I have to admit I was hooked the minute I read that White’s first residence in the city was “the Sixty-third Street YMCA, which in those days was pretty much a fairy palace … a mock-Moorish fantasy of tile work and low ceilings, as well as a giant swimming pool where Tennessee Williams was often sighted.” That Moorish fantasy also housed McBurney School where I spent ninth grade. Little did I know. And little did I know that the Stonewall uprising was set off, according to City Boy, not by “those crewnecked white boys in the Hamptons and the Pines” but by “the black kids and Puerto Rican transvestites who came down to the Village on the subway (the ‘A-trainers’), and who were jumpy because of the extreme heat” and “worked up because Judy Garland had just died of an overdose and was lying in state at the Riverside Memorial Chapel.”

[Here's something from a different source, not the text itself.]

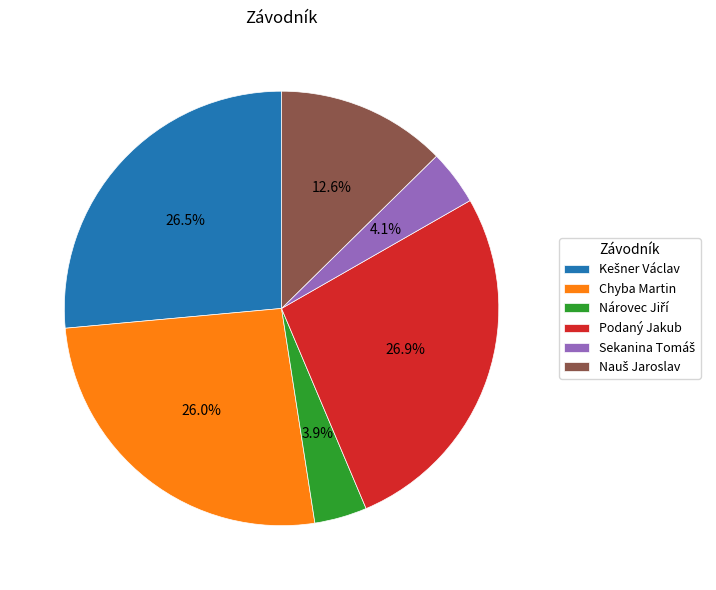

Is the sum of Chyba Martin and Podaný Jakub greater than half?

Yes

The New York in City Boy may be the one people refer to in 2010 in terms of the “bad old days,” but for writers and artists, it was “crucial” to be there “when it was dangerous and edgy and cheap enough to play host to young, penniless artists,” a Vanity Fair where life, however you live it, “is as intense as it gets.”
Both City Boy and Becoming a Poet are available at the Princeton Public Library. Edmund White teaches creative writing at Princeton Universitys Lewis Center for the Arts.